◆ SELECTED EXTRACT:
Notably, due to their advanced disease, prior antiretroviral histories, and viral resistance profiles, all of the children evaluated at week 4 were receiving a protease inhibitor plus low-dose ritonavir as a pharmacokinetic boosting agent, most as the combination lopinavir-ritonavir. Pharmacokinetic drug interaction data in adults have shown that concomitant administration of tenofovir DF with lopinavir-ritonavir is associated with increased tenofovir exposures of approximately 34%, presumably via enhanced oral bioavailability, as tenofovir DF is eliminated as unchanged drug in the urine (J. F. Flaherty, B. P. Kearney, J. J. Wolf, J. R. Sayre, D. F. Coakley, Abstr. 1st IAS Conf. HIV Pathogenesis Treat., abstr. 336, 2001). A difference in bioavailability with and without low-dose ritonavir may explain the observed differences seen between first-dose and steady-state pharmacokinetics at week 4 in the present study.
Another study of tenofovir DF in HIV-infected children also revealed higher tenofovir exposures at steady state (day 7) compared to values observed in a separate group of subjects who received a single dose of tenofovir DF as monotherapy on day 1 (S. Blanche and J. Bresson, unpublished data). All of the subjects at steady state in that study were receiving tenofovir DF as part of a combination regimen that included lopinavir-ritonavir, and the results observed served to confirm the consistency of tenofovir DF pharmacokinetics in children.
Further elucidation of a possible mechanism for an interaction between low-dose ritonavir and tenofovir DF is necessary. In particular, studies in children receiving unboosted or protease inhibitor-sparing regimens are necessary to determine if higher tenofovir DF doses are warranted to achieve the desired drug exposure.

◆ EXTRACTED INFORMATION:
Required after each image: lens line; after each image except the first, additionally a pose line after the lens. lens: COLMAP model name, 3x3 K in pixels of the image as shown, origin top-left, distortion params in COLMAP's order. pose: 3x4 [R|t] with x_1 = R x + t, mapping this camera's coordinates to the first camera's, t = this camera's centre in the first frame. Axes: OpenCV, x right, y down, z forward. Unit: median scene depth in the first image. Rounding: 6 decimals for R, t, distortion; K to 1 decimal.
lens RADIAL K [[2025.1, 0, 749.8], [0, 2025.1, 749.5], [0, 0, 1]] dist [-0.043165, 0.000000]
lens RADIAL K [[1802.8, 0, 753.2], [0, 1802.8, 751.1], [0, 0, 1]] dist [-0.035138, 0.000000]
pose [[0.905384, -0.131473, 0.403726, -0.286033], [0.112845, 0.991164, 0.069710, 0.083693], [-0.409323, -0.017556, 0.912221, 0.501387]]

* * *

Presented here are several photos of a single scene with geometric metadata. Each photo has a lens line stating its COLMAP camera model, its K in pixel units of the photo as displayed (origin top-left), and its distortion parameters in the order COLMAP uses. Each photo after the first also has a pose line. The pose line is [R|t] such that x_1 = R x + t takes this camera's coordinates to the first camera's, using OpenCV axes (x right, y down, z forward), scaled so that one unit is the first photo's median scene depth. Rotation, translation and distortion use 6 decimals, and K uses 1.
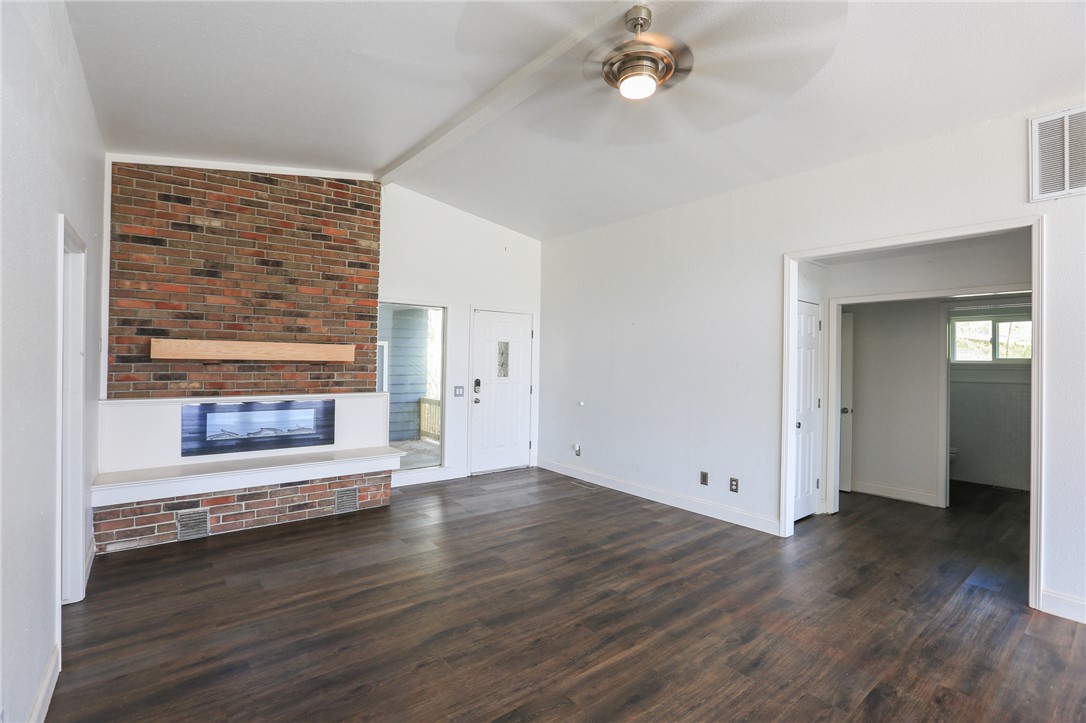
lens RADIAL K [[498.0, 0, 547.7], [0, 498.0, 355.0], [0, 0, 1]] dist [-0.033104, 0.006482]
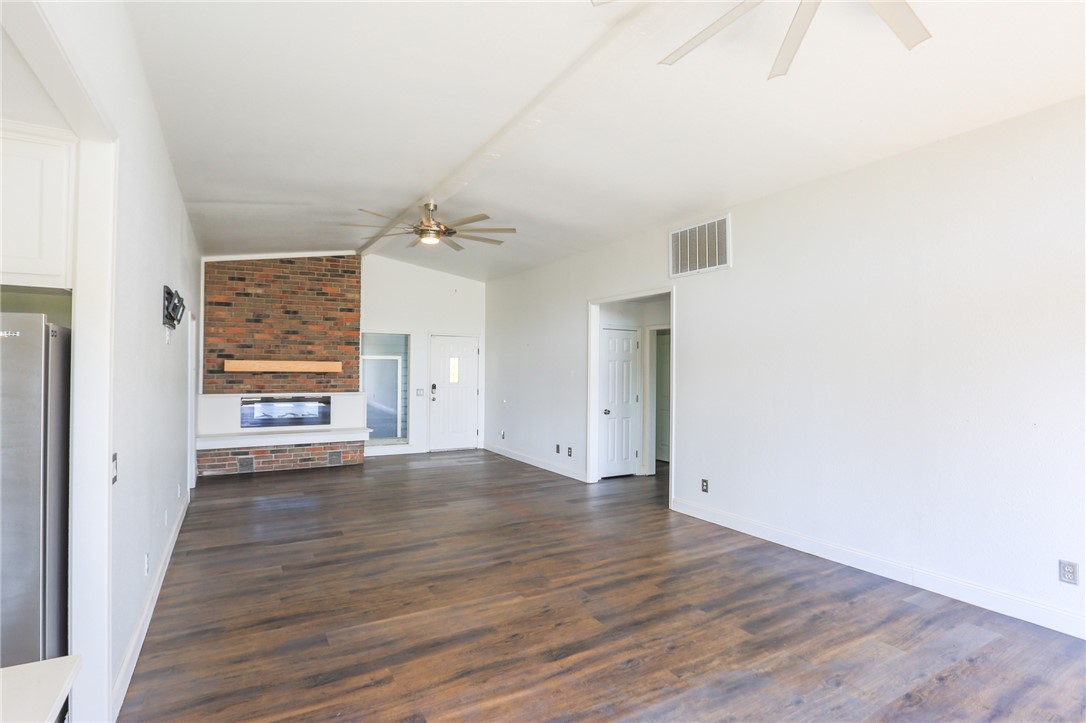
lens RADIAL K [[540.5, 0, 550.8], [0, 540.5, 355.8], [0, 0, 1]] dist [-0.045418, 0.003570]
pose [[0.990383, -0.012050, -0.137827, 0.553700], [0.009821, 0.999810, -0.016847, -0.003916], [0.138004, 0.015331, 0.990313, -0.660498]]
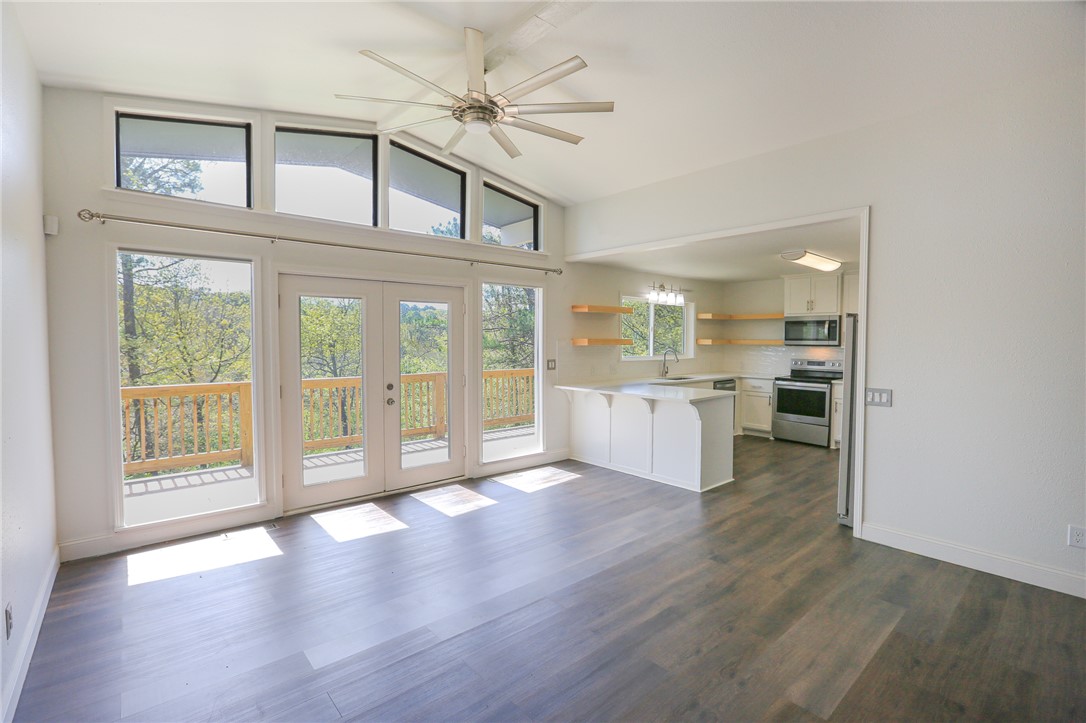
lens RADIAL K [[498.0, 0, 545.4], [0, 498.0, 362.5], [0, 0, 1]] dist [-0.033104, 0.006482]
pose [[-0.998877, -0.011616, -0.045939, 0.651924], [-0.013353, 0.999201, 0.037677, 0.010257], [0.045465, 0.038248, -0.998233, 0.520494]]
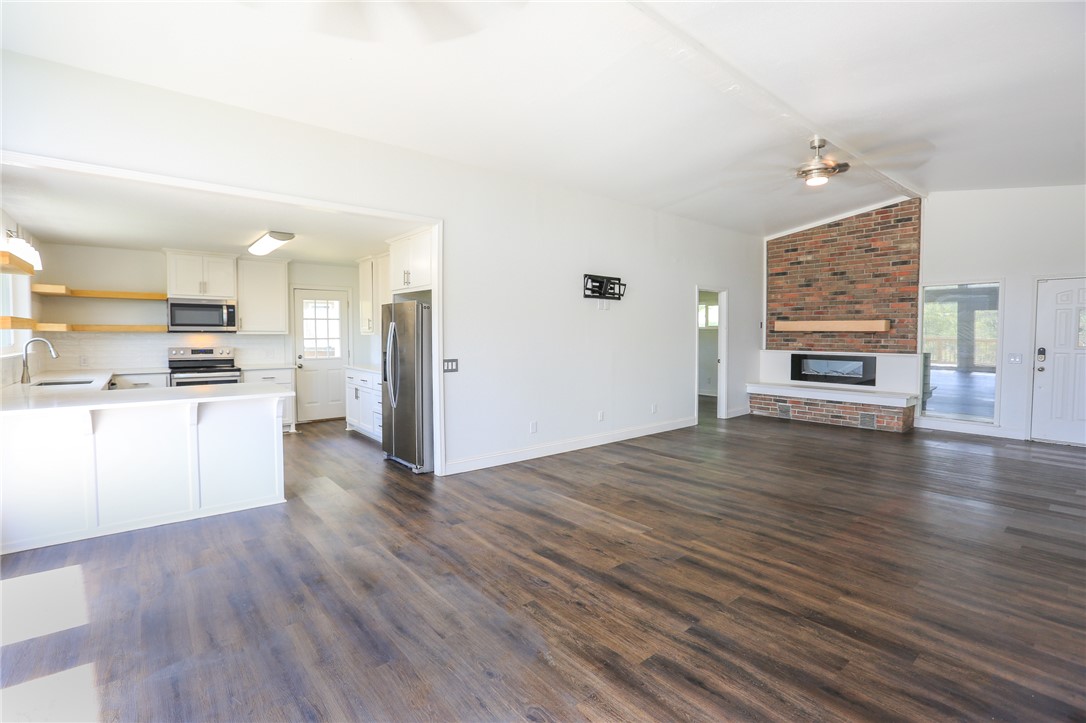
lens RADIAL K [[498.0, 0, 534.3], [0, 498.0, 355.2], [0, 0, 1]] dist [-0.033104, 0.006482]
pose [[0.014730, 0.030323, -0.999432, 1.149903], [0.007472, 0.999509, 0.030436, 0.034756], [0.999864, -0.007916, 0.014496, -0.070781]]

◆ DIRECTIONS: Extend the text on tenofovir pharmacokinetics in children past its final sentence. The records are unrelated to the text and serve as separate material.

◆ RESULT BELOW:
Tenofovir DF was well tolerated by HIV-infected children. Only 2 of 18 children in the present study experienced an event that required protocol-mandated permanent discontinuation of the study drug during the first 4 weeks. In both instances, the children developed asymptomatic grade 3 transaminase elevation during the monotherapy phase of the study, which resolved without sequelae. Longer-term toxicity and the efficacy of the combination regimens are being assessed as the study progresses.
Based upon its tolerability, safety, resistance profile, and pharmacokinetic properties in children, tenofovir DF could prove to be a beneficial agent for inclusion in pediatric HIV combination therapy regimens, particularly for those children who have failed prior antiretroviral therapy regimens. Because this study was limited to older children able to swallow pills, the pharmacokinetics, safety, and tolerability of the drug, including a liquid formulation, will need to be studied in younger children and infants. Steady-state absorption, elimination, and variability of tenofovir pharmacokinetics in children treated with tenofovir DF-containing combination regimens approached those seen in HIV-infected adults treated with 300 mg once daily.